● **Texte à lire**:
○ ○ ○ ○

La grande évasion – High Sierra de Raoul Walsh (195) – Ida Lupino, Humphrey Bogart, Cornel Wilde, Joan Leslie. D’après un roman de W.R. Burnett. Scénario : John Huston & Burnett.
Walsh a vu balbutier le cinéma et Hollywood faire ses premiers pas. Il s’est frotté à tous les genres souvent avec une audace doublée d’une belle énergie. Les années 30 furent un peu poussives mais la décennie suivante se révéla d’une autre ampleur. En 1941 sort La grande évasion - High Sierra. La même année que Citizen Kane de Welles, Le faucon maltais de Huston et Qu’elle était verte ma vallée de Ford. L’Europe est à feu et à sang et en décembre, l’attaque de Pearl Harbour aura pour conséquence l’entrée des États-Unis dans la deuxième guerre mondiale. Le film sera projeté pour la première fois à Paris fin 1947.
On préfèrera le titre original qui contient tout en symbole le destin d’un homme rêvant de liberté. Cet homme, c’est Roy Earle (Humphrey Bogart) fraîchement sorti de prison et contraint de faire un dernier coup pour remercier celui à qui il doit sa libération. Un dernier coup et tourner la page d’un passé criminel.

○ ○ ○ ○

● **Objectif de l'exercice**: Dites, s'il vous plaît, si chacune des affirmations suivantes concorde avec le texte sur La grande évasion, par oui ou par non, en citant à chaque fois les mots décisifs du texte. 1. Le film est sorti la même année que Citizen Kane. 2. Le film a été projeté pour la première fois à Paris en 1941. 3. Au début de l'histoire, Roy Earle vient de sortir de prison. Ces fiches proviennent d'une autre source.

● **Matériel fourni**:
○ ○ ○ ○

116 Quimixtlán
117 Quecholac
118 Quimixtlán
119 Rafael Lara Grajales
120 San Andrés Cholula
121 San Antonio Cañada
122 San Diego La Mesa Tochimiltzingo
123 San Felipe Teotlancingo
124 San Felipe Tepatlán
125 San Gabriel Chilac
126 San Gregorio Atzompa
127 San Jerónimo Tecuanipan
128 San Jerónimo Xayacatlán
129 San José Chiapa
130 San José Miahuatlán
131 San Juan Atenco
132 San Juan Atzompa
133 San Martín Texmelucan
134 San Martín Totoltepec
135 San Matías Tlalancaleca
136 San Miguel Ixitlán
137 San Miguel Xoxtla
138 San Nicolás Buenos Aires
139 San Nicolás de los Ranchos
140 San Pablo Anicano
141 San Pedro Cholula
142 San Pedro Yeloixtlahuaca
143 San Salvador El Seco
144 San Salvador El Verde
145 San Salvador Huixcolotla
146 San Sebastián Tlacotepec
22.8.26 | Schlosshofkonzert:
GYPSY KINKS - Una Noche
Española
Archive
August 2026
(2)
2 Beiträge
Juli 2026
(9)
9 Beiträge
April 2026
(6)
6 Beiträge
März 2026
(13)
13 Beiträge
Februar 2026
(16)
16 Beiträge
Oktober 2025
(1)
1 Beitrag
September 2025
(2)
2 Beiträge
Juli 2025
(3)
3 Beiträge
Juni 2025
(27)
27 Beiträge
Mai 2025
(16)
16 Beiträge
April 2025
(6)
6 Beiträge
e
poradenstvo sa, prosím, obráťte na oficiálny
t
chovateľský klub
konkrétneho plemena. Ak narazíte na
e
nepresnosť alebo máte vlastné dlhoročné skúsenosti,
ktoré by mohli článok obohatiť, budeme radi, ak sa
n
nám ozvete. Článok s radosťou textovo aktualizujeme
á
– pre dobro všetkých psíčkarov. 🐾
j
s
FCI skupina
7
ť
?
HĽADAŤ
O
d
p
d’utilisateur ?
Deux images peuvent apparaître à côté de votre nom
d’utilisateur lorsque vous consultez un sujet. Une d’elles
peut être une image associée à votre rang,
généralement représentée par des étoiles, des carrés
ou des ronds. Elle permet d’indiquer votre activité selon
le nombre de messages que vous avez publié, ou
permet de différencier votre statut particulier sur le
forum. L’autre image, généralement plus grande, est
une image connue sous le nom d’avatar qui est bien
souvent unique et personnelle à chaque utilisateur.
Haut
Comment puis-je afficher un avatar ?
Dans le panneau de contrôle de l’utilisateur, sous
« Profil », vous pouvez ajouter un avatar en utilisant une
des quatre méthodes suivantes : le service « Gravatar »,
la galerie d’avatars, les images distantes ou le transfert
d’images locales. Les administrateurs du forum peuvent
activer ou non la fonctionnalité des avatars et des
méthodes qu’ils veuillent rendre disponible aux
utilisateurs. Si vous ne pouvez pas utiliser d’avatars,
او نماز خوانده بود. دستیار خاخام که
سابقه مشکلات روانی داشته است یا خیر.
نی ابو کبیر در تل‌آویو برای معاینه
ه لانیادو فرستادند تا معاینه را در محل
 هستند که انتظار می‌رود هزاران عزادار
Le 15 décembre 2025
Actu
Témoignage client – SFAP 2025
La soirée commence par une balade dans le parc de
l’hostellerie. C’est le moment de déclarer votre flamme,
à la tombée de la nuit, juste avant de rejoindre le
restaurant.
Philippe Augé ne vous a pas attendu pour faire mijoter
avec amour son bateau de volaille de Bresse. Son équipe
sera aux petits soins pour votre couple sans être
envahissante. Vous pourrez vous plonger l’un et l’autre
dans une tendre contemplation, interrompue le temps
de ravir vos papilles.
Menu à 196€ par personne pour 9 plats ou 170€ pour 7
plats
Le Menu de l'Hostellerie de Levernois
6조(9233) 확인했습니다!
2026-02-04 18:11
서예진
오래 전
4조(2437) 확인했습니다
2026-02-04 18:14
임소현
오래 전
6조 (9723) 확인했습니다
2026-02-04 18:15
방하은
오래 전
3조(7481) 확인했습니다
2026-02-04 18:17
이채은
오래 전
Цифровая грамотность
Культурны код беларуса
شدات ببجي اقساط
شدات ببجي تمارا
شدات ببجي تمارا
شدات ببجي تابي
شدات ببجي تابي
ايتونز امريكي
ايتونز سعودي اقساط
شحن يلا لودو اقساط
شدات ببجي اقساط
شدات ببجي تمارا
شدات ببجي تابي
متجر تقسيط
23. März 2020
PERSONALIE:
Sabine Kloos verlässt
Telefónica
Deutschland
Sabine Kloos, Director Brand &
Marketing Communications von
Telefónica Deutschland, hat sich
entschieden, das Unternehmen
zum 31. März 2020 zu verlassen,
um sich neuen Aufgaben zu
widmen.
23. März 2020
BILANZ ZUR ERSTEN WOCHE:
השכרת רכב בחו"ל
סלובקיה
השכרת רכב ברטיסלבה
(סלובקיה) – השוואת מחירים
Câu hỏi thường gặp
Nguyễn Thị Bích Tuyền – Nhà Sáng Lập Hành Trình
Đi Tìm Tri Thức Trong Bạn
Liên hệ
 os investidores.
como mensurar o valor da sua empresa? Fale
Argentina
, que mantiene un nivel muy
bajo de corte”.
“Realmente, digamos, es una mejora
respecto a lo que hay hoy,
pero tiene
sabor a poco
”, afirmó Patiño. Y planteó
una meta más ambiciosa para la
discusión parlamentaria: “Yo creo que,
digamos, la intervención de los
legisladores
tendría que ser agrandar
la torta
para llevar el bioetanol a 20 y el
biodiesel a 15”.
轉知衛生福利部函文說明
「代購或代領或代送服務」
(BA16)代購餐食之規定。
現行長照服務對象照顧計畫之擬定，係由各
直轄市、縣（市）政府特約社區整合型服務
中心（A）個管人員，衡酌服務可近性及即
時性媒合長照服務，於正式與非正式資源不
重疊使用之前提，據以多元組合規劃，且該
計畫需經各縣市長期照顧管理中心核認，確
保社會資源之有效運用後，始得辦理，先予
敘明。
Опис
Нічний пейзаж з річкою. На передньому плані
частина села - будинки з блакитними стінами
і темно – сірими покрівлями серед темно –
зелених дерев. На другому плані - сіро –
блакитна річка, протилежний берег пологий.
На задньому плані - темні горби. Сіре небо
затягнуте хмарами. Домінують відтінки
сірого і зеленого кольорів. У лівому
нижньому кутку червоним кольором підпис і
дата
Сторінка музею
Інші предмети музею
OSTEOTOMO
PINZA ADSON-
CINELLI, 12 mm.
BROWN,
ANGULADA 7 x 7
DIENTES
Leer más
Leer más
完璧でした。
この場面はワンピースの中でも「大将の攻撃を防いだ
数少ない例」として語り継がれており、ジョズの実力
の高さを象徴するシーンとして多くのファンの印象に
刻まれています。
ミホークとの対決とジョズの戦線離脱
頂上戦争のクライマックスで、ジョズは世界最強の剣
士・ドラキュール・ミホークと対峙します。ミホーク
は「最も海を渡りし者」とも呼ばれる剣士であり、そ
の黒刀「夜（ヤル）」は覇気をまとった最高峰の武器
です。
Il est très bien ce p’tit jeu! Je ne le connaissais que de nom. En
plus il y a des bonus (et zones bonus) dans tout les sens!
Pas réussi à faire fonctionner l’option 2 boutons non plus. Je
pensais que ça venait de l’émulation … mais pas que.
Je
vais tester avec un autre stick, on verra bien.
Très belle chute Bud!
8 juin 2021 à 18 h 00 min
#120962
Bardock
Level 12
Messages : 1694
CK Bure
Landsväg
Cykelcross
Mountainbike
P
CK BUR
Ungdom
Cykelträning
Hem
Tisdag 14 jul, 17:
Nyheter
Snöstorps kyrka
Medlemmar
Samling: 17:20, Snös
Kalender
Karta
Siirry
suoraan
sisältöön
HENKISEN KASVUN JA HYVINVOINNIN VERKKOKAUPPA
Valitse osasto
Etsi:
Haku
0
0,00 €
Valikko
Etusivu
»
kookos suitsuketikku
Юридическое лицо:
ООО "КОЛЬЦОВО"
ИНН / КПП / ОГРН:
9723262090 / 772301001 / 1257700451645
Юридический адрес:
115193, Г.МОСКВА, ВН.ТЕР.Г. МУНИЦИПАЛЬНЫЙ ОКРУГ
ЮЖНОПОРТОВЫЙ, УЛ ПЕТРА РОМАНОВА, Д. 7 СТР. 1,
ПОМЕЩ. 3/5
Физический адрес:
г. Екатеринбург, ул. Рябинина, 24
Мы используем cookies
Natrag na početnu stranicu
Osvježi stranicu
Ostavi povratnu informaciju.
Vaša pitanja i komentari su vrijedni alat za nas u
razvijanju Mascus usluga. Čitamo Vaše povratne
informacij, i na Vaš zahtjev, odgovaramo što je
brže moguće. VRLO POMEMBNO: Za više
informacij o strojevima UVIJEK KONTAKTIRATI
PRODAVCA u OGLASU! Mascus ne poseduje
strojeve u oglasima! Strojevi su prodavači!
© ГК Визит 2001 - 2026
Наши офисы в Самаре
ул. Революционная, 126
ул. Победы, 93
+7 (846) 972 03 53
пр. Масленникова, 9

○ ○ ○ ○

● **Résultat attendu**:
1. Oui : « La même année que Citizen Kane de Welles ».
2. Non : « Le film sera projeté pour la première fois à Paris fin 1947. »
3. Oui : « fraîchement sorti de prison ».